Drachmas Doubloons and Dollars: The History of Money

The Art of the Medal

Medals in the 19th Century

Under the emperor Napoleon I of France, medals took on a new life. The Roman Empire served as a major source of inspiration, and medals in a neoclassical style chronicled events of the age. Exhibitions where medals and other artworks were shown helped to make artists known to a wider public. Towards the end of the century, art nouveau and social realism influenced medallic design.

This gigantic medal by the Italian artist Pistrucci was too large to be struck and only exists in electrotypes. It shows the victors of the battle of Waterloo (1815) where Napoleon was defeated: George IV of England, Francis II of Austria, Alexander I of Russia and Frederick Wilhelm III of Prussia.
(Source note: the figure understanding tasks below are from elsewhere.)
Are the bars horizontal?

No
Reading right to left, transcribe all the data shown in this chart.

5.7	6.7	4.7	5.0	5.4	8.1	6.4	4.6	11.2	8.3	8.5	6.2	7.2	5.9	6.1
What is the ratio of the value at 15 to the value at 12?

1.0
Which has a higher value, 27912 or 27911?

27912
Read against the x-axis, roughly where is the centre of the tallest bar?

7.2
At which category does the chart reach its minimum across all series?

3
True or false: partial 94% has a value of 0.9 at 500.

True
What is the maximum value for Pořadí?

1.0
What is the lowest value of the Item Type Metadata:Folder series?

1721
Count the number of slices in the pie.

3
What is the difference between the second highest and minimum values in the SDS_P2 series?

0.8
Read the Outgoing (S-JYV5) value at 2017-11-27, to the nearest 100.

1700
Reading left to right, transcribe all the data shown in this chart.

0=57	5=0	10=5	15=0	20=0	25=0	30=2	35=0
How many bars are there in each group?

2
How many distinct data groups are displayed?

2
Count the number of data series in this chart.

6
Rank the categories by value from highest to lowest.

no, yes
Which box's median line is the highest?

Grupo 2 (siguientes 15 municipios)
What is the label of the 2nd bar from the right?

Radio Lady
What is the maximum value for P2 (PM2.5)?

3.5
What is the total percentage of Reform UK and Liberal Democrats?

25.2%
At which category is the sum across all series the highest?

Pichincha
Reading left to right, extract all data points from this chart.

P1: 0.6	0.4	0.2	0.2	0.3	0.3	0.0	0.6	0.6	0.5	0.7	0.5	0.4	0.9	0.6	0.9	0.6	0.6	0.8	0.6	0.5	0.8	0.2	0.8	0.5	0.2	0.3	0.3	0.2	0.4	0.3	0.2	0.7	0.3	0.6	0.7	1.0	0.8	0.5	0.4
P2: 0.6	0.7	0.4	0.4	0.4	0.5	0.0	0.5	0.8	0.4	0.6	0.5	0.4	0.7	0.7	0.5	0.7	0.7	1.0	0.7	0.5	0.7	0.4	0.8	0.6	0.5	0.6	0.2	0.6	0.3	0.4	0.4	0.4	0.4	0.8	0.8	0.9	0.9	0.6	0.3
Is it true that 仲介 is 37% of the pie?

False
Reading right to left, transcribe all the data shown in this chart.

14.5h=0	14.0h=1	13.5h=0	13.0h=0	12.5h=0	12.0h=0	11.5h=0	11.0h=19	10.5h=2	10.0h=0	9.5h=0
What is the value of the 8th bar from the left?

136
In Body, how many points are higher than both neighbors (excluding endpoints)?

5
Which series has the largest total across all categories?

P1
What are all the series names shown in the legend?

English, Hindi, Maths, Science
These small medallettes commemorate every British victory over Napoleon between 1808 and 1814. They are kept in a modified shell casing.

In 1815, Congress awarded Andrew Jackson this gold medal for his extraordinary victory over the British troops. It was given to the American Numismatic Society by a collector who had acquired it in a pawnshop.

Papal medal of Pius IX, commemorating the consecration of San Paolo fuori le Mura in Rome in 1854 following its rebuilding. The original church was destroyed by fire in 1826. Such architectural medals, popular in the Renaissance, were taken to new heights in the 19th century.

On this medal, Alexandre Charpentier (1856-1909) shows masons shifting blocks of stone. It does not commemorate a particular person or event. As in paintings and other art forms of the time, social realism was expressed on medals by showing ordinary people at work.